Providing some of the necessities of life to the early settlers, the size of the estate can be measured by today’s boundaries stretching from Rollinson Road to the north, the coast to the west, Hamilton Road to the east and south as far as Christine Crescent in Coogee.
In approximately 1866, Charles Manning started to develop the land to the south of the lake and built a larger home in a Spanish hacienda style, from materials from his estate, and named it Davilak. The ruins of this farm are currently under conservation management, and can be seen clearly from the road, which follows the original crushed limestone track entering the Estate.
Charles’ son, Lucius developed Davilak into a big farm, extending the house, stables and dairy, and planting rose gardens and an extensive vineyard surrounded by stonewalls, an orchid house and exotic orchard, the Mulberry, Olive and Carob trees still remaining.
Azelia Helena Manning, the second child of Lucius Alexander Manning and Florence Augusta Bickley, was born 1872 at Davilak, where she and her siblings all grew up and in 1900, was married there, to John (Jack) Ley.
The children were educated by a governess in their own schoolroom at Davilak House, and all of the children were fond of riding, and had their own horses, but Davilak gradually declined as a farm, particularly after Alfred, (the oldest child, Azelia’s brother) died in 1924, and Florence, (fondly called Granny Hall), died at ninety seven (97) in 1946, when the family interests passed to Alfred’s brother Victor who died in the late 1930s.
The property was inherited by Victor’s son Colin who decided to sell Davilak, which continued to decline and eventually burnt down in 1960.
In the late 1970s what remained of the Davilak Estate was resumed by the State Government and developed into the current recreation park.
Azelia had begun building the Manning Tree House, (now Azelia Ley Homestead Museum), on the west banks of Manning Lake in 1915, when her mother, Florence Manning, had divided Lucius Alexander’s estate into portions for each of her children, and 152 acres was transferred to Azelia.
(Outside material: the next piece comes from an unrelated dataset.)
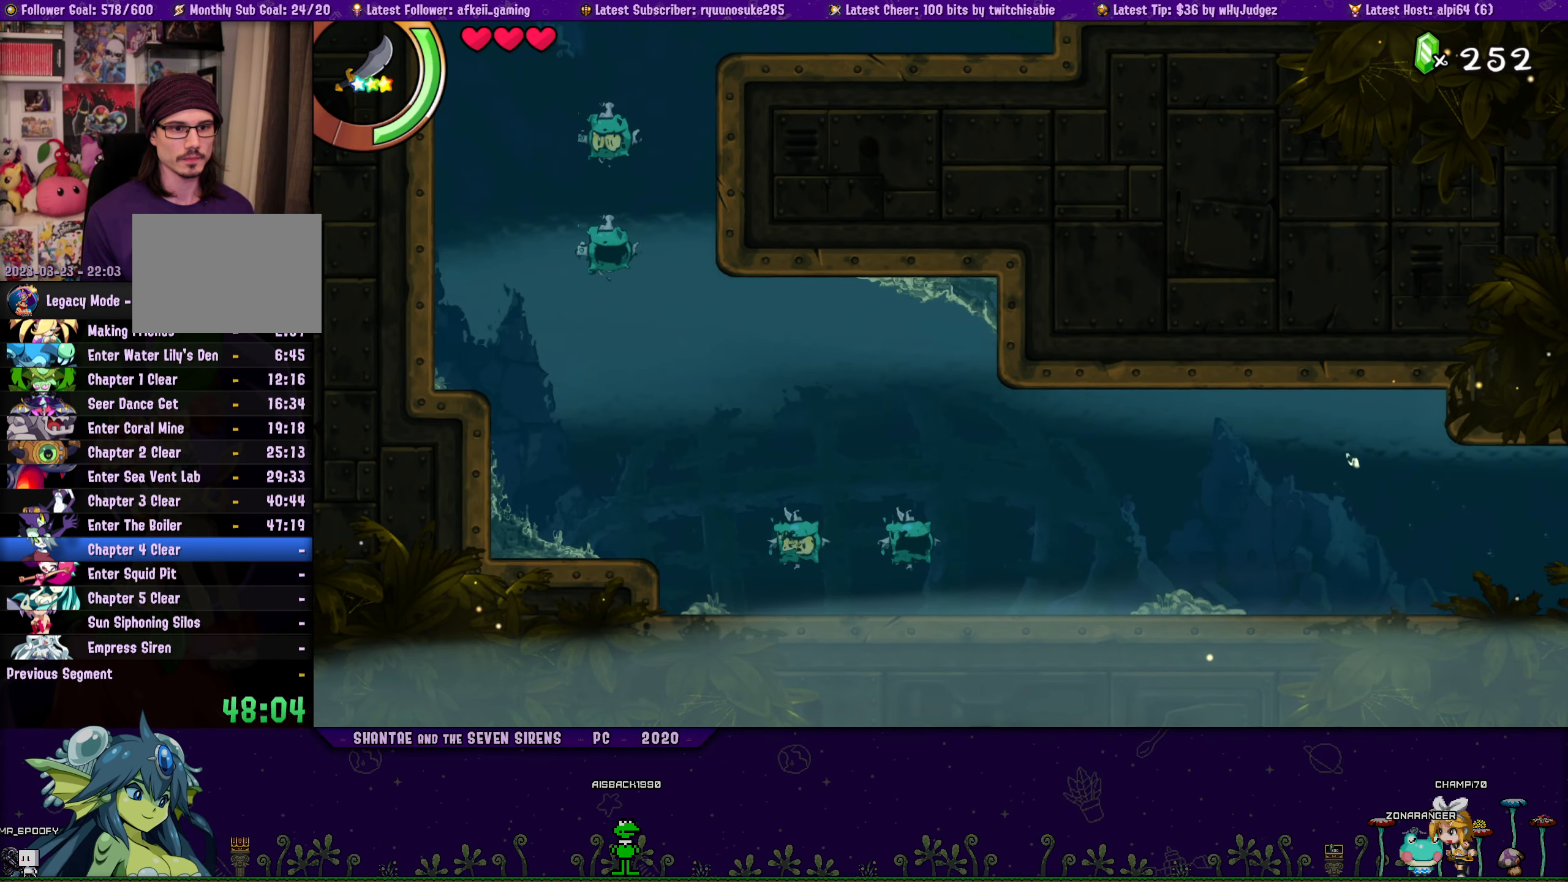
{"buttons": ["DPAD_RIGHT"], "button_events": [[200, "DPAD_RIGHT", "down"]]}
The house was completed in 1923, although it was not until after her husband’s death in 1927 that Azelia came to live there permanently until her death in 1954.
The house was constructed of limestone with two distinct wings – the main residence and the kitchen wing which were connected by an enclosed verandah. Azelia guarded her grounds with the aid of a shotgun, fired from the verandah at anyone who dared venture onto her property.
The gardens surrounding the Museum have several heritage trees, including pomegranate, quince, fig, orange and hawthorn, and rose gardens containing oak trees planted for the Jubilee, as well as original outbuildings, coachman’s quarters, toilet and stables.